2. Sortie progressive du nucléaire au fur et à mesure de la mise en production des solutions alternatives

Contrairement au cas précédent, on ne construit plus de nouvelles centrales et on continue de démolir les anciennes quand elles sont en fin de vie. Ceci entraîne trois changements :
 • L’énergie produite par les centrales diminue
 avec leur nombre il faut donc pallier à ce manque
 par d’autres sources d’électricité
 • Les profits issus de l’exploitation du nucléaire
 sont également réduits à proportion
 • Par contre, avec l’arrêt de la construction de nouvelles
 centrales on dispose des revenus correspondants
 pour acheter de l’énergie et/ou développer
 des modes de production alternatifs.

Une simulation grossière de cette option m’amène à dire que, toutes ôtres choses étant égales par ailleurs, la France subirait les premières années une très faible impasse en électricité (facilement gérable et acceptable) puis un excédent croissant par rapport à l’option 1.

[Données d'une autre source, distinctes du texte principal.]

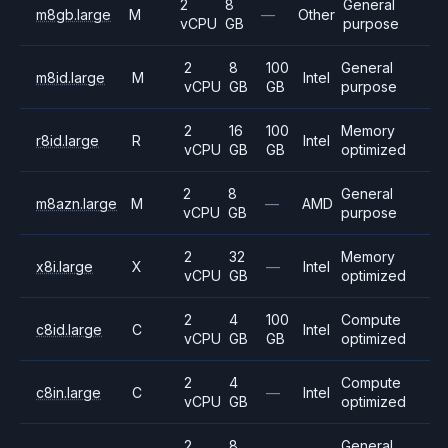
2
8
General
m8gb.large
M
—
Other
vCPU
GB
purpose
2
8
100
General
m8id.large
M
Intel
vCPU
GB
GB
purpose
2
16
100
Memory
r8id.large
R
Intel
vCPU
GB
GB
optimized
2
8
General
m8azn.large
M
—
AMD
vCPU
GB
purpose
2
32
Memory
x8i.large
X
—
Intel
vCPU
GB
optimized
2
4
100
Compute
c8id.large
C
Intel
vCPU
GB
GB
optimized
2
4
Compute
c8in.large
C
—
Intel
vCPU
GB
optimized
2
8
General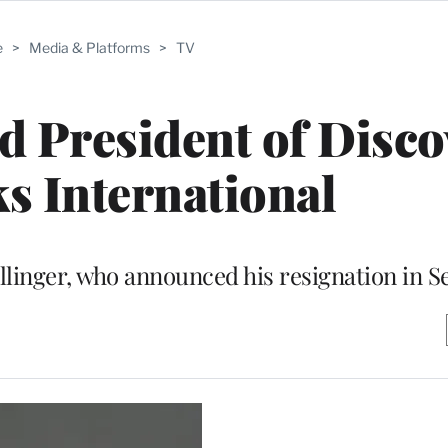
e
>
Media & Platforms
>
TV
d President of Disco
s International
llinger, who announced his resignation in 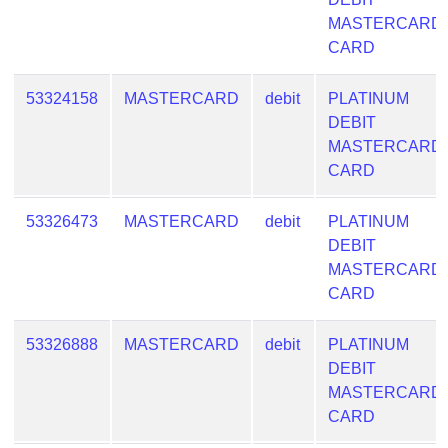
Checker
MASTERCARD
/
CARD
Validator
53324158
MASTERCARD
debit
PLATINUM
DEBIT
MASTERCARD
CARD
53326473
MASTERCARD
debit
PLATINUM
DEBIT
MASTERCARD
CARD
53326888
MASTERCARD
debit
PLATINUM
DEBIT
MASTERCARD
CARD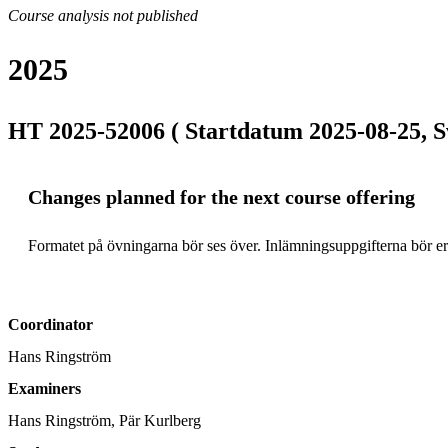
Course analysis not published
2025
HT 2025-52006 ( Startdatum 2025-08-25, S
Changes planned for the next course offering
Formatet på övningarna bör ses över. Inlämningsuppgifterna bör ers
Coordinator
Hans Ringström
Examiners
Hans Ringström, Pär Kurlberg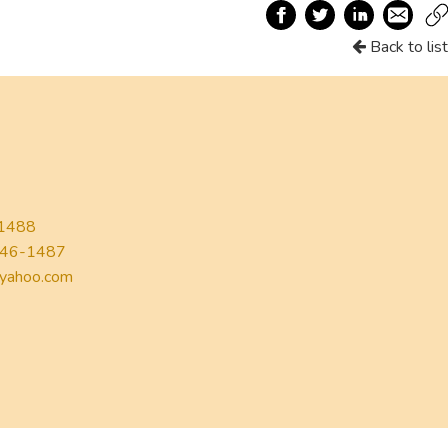
Back to list
1488
46-1487
yahoo.com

3. Sortie brutale du nucléaire comme le demandent certains

Non seulement on ne construit plus de nouvelles centrales mais on accélère l’arrêt des centrales existantes afin de sortir du nucléaire au plus tôt. 
( L’arrêt immédiat de toutes les centrales n’est pas évoqué car le manque irremplaçable d’électricité entrainerait une fin brutale de l’activité économique plongeant le pays dans le chômage généralisé avec une spirale sans fin vers le moyen-âge ).

Cette sortie brutale entraînerait deux changements par rapport à un arrêt programmé dans le temps :
• L’énergie produite par les centrales diminuant rapidement
 avec leur nombre, il faudrait donc accélérer
 la mise en production de nouvelles sources.
• Les profits issus de l’exploitation du nucléaire
 disparaissant très vite 
 il faudrait d’importants nouveaux financements 
 pour mettre en place les nouvelles sources d’électricité.

La même simulation grossière m’amène à dire que, toutes ôtres choses étant égales par ailleurs :

• Il parait improbable que l’on puisse mettre en place
 les solutions alternatives dans des délais assez courts 
 pour maintenir la production au niveau actuel. 
 On ne saurait donc éviter une chute sévère de l’électricité
 disponible et cette pénurie durerait plusieurs années.
• il serait nécessaire de lancer un grand emprunt
 pour financer ce programme et, pour le rembourser, 
 notre facture d’électricité serait sérieusement alourdie.

On cumulerait donc les inconvénients d’une électricité rationnée et d’une électricité très coûteuse.